### To do:
Please repeat the listing exactly, starting at its first line and stopping after the line that contains "6. Evaluation-Guided Composition".

### Data:

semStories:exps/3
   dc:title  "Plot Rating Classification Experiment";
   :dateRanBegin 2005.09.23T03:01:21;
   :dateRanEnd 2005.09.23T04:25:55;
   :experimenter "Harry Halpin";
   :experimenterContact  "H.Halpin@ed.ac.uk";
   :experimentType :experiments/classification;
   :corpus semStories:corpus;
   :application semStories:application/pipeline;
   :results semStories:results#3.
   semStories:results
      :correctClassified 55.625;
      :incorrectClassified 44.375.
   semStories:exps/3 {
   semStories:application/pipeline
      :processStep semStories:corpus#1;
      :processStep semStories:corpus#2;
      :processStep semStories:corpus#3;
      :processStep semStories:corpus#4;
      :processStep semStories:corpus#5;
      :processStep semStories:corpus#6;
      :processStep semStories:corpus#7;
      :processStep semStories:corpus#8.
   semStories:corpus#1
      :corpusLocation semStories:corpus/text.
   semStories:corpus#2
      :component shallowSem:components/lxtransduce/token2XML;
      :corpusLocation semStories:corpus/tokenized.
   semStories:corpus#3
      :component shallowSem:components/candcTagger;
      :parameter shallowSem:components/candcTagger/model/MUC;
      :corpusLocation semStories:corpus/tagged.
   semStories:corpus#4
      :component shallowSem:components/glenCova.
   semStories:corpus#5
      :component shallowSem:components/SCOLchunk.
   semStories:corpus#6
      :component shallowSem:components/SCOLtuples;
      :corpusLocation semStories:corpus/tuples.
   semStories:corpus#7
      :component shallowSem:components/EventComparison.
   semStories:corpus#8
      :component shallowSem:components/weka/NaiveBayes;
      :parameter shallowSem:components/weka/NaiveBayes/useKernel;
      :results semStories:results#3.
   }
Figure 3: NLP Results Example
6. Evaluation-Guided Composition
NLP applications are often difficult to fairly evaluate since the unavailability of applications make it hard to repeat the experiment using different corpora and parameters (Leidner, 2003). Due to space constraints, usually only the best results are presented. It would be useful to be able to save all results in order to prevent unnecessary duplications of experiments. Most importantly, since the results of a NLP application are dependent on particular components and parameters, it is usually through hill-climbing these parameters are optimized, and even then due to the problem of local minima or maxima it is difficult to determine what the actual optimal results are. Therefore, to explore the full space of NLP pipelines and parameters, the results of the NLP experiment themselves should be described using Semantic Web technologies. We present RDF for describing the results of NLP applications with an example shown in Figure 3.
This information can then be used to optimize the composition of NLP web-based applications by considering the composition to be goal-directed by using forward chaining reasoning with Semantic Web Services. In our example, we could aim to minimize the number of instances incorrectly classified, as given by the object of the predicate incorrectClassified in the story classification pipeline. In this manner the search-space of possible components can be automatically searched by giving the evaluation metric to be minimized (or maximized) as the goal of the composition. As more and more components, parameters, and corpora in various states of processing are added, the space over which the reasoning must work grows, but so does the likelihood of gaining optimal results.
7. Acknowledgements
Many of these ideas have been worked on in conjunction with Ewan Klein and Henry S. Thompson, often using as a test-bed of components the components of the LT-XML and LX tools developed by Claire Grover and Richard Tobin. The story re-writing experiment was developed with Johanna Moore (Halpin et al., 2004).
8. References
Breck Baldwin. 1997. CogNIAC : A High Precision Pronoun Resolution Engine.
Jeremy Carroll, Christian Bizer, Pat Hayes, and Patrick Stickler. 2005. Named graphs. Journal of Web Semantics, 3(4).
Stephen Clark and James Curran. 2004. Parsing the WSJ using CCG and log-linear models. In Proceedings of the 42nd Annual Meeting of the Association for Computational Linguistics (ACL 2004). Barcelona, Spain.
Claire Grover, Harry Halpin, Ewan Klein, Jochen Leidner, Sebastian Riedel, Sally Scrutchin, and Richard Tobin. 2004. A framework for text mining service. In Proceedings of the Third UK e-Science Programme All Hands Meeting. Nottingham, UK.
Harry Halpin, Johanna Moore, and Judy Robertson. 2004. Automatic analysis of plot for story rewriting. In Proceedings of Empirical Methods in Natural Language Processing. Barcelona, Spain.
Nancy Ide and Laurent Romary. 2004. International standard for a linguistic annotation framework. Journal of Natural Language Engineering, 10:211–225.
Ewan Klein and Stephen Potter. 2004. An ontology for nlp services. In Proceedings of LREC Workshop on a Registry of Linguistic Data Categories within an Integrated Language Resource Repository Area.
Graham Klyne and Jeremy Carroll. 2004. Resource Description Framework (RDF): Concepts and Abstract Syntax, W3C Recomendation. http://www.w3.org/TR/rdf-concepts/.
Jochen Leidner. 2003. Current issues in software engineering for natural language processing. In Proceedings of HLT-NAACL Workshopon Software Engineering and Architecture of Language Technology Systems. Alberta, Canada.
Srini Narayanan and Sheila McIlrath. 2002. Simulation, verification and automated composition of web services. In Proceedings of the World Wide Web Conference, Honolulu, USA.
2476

### Problem solution:
semStories:exps/3
   dc:title  "Plot Rating Classification Experiment";
   :dateRanBegin 2005.09.23T03:01:21;
   :dateRanEnd 2005.09.23T04:25:55;
   :experimenter "Harry Halpin";
   :experimenterContact  "H.Halpin@ed.ac.uk";
   :experimentType :experiments/classification;
   :corpus semStories:corpus;
   :application semStories:application/pipeline;
   :results semStories:results#3.
   semStories:results
      :correctClassified 55.625;
      :incorrectClassified 44.375.
   semStories:exps/3 {
   semStories:application/pipeline
      :processStep semStories:corpus#1;
      :processStep semStories:corpus#2;
      :processStep semStories:corpus#3;
      :processStep semStories:corpus#4;
      :processStep semStories:corpus#5;
      :processStep semStories:corpus#6;
      :processStep semStories:corpus#7;
      :processStep semStories:corpus#8.
   semStories:corpus#1
      :corpusLocation semStories:corpus/text.
   semStories:corpus#2
      :component shallowSem:components/lxtransduce/token2XML;
      :corpusLocation semStories:corpus/tokenized.
   semStories:corpus#3
      :component shallowSem:components/candcTagger;
      :parameter shallowSem:components/candcTagger/model/MUC;
      :corpusLocation semStories:corpus/tagged.
   semStories:corpus#4
      :component shallowSem:components/glenCova.
   semStories:corpus#5
      :component shallowSem:components/SCOLchunk.
   semStories:corpus#6
      :component shallowSem:components/SCOLtuples;
      :corpusLocation semStories:corpus/tuples.
   semStories:corpus#7
      :component shallowSem:components/EventComparison.
   semStories:corpus#8
      :component shallowSem:components/weka/NaiveBayes;
      :parameter shallowSem:components/weka/NaiveBayes/useKernel;
      :results semStories:results#3.
   }
Figure 3: NLP Results Example
6. Evaluation-Guided Composition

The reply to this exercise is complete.